Récemment, un film d’animation passé inaperçu et pourtant admirable avait pris un parti différent. Chris the Swiss racontait dans un noir et blanc expressionniste la vie de Christian Wurtemberg, un journaliste de guerre, son départ pour la Croatie en 1991 et sa mort en Slavonie dans des conditions restées obscures.

L’autre référence qui vient immédiatement à l’esprit, c’est bien sûr le récent Camille de Boris Lojkine sur la photographe française tuée en mai 2014 en République centrafricaine. Nina Meurisse y interprétait une jeune femme profondément empathique, curieuse, faisant ses premiers pas dans le journalisme de guerre, dévorée par le doute sur le sens de son métier.
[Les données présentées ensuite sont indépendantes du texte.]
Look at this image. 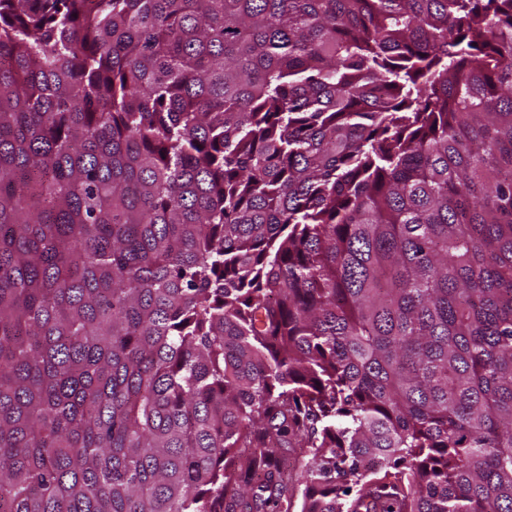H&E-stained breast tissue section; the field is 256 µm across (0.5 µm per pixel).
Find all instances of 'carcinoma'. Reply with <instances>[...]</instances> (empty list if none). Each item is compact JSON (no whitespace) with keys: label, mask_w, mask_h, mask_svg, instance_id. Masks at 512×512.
<instances>
[{"label":"carcinoma","mask_w":512,"mask_h":512,"mask_svg":"<svg viewBox=\"0 0 512 512\" xmlns=\"http://www.w3.org/2000/svg\"><path fill=\"white\" fill-rule=\"evenodd\" d=\"M297 493L512 512V0H0V512Z\"/></svg>","instance_id":"carcinoma-1"}]
</instances>
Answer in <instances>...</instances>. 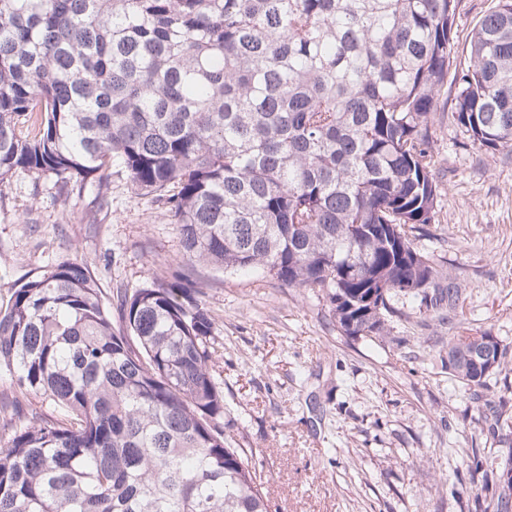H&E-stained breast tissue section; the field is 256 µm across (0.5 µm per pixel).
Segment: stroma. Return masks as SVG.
<instances>
[{"label":"stroma","instance_id":"stroma-1","mask_svg":"<svg viewBox=\"0 0 512 512\" xmlns=\"http://www.w3.org/2000/svg\"><path fill=\"white\" fill-rule=\"evenodd\" d=\"M495 5L459 0V66ZM452 97L441 93L430 128L439 195L418 247L466 286L463 327L512 346V147L473 146ZM110 197L100 211L95 182L62 196L54 179H14L0 201V305L12 285L66 259L86 264L112 300L159 268L189 278L215 322L225 430L252 450L272 512H475L456 475L460 451L488 461L501 446L448 370L441 311L405 297L384 337L343 335L321 293L182 263L176 225L117 168Z\"/></svg>","mask_w":512,"mask_h":512}]
</instances>
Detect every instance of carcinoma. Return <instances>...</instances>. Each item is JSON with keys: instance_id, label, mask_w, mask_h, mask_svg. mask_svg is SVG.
Masks as SVG:
<instances>
[{"instance_id": "1", "label": "carcinoma", "mask_w": 512, "mask_h": 512, "mask_svg": "<svg viewBox=\"0 0 512 512\" xmlns=\"http://www.w3.org/2000/svg\"><path fill=\"white\" fill-rule=\"evenodd\" d=\"M459 0H0V198L19 175L69 195L112 165L179 228L181 260L261 268L325 292L347 336H382L400 297L466 289L414 246L439 194L429 129L445 86L473 144L512 146V0L452 69ZM192 281L158 269L117 306L76 260L0 306V512H271L224 430L214 324ZM468 336L448 369L488 387ZM41 398L51 412L17 411ZM512 420V388L484 409ZM461 451L483 512H512L499 476Z\"/></svg>"}]
</instances>
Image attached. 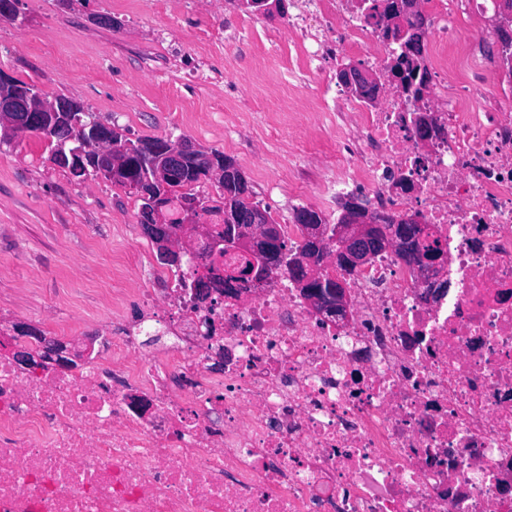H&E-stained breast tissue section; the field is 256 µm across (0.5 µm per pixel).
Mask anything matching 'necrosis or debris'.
Listing matches in <instances>:
<instances>
[{"mask_svg":"<svg viewBox=\"0 0 512 512\" xmlns=\"http://www.w3.org/2000/svg\"><path fill=\"white\" fill-rule=\"evenodd\" d=\"M314 2L288 74L337 132L322 193L429 225L446 265L385 251L339 316L283 275L198 301L192 257L73 367L0 354V512H512V50L465 33L498 0H425L409 54L360 0ZM348 57L399 76L336 88Z\"/></svg>","mask_w":512,"mask_h":512,"instance_id":"4bbe7bcc","label":"necrosis or debris"}]
</instances>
Niels Schneider campe tout le contraire : un professionnel pénétré par la haute idée qu’il se fait de lui-même et de sa tâche, refusant les concessions, péremptoire et souvent cassant. Bien sûr, son humanité perce, dans sa relation avec sa traductrice, la belle Ella Rumpf, dont il réussit à exfiltrer de Sarajevo l’oncle catarrheux. Mais son refus d’être aimable est tellement efficace que c’est son autoportrait qu’à la fin on peine à aimer.